[[ Supplied data open ]]

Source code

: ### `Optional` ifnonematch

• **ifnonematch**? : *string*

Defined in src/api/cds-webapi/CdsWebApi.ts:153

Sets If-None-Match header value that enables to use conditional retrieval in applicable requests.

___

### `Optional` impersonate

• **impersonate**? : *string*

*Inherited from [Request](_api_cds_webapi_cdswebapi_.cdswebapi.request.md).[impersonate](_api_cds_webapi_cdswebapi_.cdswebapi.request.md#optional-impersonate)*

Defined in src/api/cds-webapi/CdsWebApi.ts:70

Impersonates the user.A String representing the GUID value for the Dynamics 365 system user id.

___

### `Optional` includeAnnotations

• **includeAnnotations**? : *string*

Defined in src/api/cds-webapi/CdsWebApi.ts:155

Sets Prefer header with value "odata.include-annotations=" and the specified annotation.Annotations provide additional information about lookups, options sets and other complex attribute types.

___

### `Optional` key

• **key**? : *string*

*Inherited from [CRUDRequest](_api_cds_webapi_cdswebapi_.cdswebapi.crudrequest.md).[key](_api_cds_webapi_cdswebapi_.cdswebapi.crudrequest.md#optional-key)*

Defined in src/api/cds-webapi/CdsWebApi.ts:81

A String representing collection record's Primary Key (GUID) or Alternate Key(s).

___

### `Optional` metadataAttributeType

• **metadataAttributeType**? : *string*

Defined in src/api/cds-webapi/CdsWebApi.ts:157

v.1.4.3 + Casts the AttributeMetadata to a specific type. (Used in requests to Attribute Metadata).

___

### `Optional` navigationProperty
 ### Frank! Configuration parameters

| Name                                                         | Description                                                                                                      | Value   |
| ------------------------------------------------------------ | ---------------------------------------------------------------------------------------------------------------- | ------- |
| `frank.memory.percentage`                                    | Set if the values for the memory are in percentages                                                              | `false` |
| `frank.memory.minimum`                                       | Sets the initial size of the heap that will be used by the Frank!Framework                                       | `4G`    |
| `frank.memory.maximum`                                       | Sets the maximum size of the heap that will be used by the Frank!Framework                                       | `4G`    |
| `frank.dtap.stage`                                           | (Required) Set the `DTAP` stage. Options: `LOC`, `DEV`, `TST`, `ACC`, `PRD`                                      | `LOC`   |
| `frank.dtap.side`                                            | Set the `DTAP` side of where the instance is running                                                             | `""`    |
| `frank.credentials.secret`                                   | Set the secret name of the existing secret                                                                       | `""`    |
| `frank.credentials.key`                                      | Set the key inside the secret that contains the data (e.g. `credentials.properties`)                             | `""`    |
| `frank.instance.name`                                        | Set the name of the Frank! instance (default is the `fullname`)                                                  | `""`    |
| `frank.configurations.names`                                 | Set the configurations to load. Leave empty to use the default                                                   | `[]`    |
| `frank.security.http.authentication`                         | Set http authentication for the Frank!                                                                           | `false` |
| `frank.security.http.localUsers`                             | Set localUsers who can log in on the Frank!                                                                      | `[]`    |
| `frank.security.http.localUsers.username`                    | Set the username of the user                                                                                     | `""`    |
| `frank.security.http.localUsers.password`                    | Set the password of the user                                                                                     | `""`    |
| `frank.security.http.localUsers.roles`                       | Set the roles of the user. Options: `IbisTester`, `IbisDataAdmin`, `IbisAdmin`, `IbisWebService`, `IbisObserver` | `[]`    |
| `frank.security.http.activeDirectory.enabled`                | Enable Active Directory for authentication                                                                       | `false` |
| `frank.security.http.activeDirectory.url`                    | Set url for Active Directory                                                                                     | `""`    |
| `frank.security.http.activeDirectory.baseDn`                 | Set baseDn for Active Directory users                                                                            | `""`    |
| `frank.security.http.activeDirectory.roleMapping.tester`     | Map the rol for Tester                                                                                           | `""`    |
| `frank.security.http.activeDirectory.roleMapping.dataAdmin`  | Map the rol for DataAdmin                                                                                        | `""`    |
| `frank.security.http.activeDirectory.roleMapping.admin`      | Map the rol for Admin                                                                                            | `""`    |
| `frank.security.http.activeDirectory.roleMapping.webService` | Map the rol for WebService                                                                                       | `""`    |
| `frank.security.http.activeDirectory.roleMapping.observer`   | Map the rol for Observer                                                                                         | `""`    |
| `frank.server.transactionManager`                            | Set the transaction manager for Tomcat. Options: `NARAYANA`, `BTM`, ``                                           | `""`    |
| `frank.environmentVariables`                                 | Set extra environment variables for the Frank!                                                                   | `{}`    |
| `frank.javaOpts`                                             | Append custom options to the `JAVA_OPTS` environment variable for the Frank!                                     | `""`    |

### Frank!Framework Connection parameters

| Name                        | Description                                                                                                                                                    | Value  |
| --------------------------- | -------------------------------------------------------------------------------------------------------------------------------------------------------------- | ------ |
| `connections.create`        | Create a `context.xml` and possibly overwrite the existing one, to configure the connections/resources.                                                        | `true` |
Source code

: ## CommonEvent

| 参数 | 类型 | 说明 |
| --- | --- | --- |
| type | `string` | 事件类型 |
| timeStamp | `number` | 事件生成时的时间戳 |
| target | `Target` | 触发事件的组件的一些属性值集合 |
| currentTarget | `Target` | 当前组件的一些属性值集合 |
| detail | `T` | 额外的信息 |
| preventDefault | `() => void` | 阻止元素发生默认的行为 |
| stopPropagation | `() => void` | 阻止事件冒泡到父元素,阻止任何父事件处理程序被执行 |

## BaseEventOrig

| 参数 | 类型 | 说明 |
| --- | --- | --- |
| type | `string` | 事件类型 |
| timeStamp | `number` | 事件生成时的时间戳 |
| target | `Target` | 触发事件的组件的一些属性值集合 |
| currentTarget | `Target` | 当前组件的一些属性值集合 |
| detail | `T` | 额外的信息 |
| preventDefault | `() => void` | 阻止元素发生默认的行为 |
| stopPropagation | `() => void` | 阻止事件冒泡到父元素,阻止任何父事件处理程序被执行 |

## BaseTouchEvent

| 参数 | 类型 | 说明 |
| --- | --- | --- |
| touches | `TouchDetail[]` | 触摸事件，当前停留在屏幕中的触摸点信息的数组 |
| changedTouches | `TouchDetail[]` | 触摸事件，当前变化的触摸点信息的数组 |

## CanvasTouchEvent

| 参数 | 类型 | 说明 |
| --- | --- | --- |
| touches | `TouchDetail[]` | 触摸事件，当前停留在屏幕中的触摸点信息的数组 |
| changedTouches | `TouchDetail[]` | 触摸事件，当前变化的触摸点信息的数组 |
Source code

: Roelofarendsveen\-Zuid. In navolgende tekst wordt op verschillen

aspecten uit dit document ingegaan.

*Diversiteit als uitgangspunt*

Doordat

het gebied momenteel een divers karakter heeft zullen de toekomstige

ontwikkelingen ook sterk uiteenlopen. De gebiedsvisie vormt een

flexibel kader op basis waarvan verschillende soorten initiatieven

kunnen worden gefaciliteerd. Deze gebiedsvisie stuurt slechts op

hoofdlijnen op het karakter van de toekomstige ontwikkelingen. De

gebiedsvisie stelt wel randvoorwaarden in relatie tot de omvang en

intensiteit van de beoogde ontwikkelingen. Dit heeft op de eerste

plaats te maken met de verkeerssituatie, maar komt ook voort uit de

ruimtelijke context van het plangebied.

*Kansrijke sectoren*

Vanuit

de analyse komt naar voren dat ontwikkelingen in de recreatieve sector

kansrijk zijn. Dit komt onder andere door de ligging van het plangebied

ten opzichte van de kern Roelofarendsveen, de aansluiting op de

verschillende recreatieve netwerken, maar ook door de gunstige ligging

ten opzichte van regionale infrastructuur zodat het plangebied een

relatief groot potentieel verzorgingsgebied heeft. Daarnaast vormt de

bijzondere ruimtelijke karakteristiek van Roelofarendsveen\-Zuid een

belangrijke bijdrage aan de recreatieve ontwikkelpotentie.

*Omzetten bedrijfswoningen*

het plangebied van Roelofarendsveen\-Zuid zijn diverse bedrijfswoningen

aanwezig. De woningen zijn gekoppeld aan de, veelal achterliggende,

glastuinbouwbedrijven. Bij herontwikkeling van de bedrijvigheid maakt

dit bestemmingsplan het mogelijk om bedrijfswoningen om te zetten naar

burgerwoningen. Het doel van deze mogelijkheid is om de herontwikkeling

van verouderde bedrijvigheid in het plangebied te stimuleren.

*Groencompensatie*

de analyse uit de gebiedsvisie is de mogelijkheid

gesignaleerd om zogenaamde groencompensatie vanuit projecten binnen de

[[ Supplied data closed ]]

Written task: Repeat the lines of the listing above verbatim, starting at the line that contains "## CanvasTouchEvent" and ending at the line that contains "het gebied momenteel", with both of those lines included.

Solved exercise:
## CanvasTouchEvent

| 参数 | 类型 | 说明 |
| --- | --- | --- |
| touches | `TouchDetail[]` | 触摸事件，当前停留在屏幕中的触摸点信息的数组 |
| changedTouches | `TouchDetail[]` | 触摸事件，当前变化的触摸点信息的数组 |
Source code

: Roelofarendsveen\-Zuid. In navolgende tekst wordt op verschillen

aspecten uit dit document ingegaan.

*Diversiteit als uitgangspunt*

Doordat

het gebied momenteel een divers karakter heeft zullen de toekomstige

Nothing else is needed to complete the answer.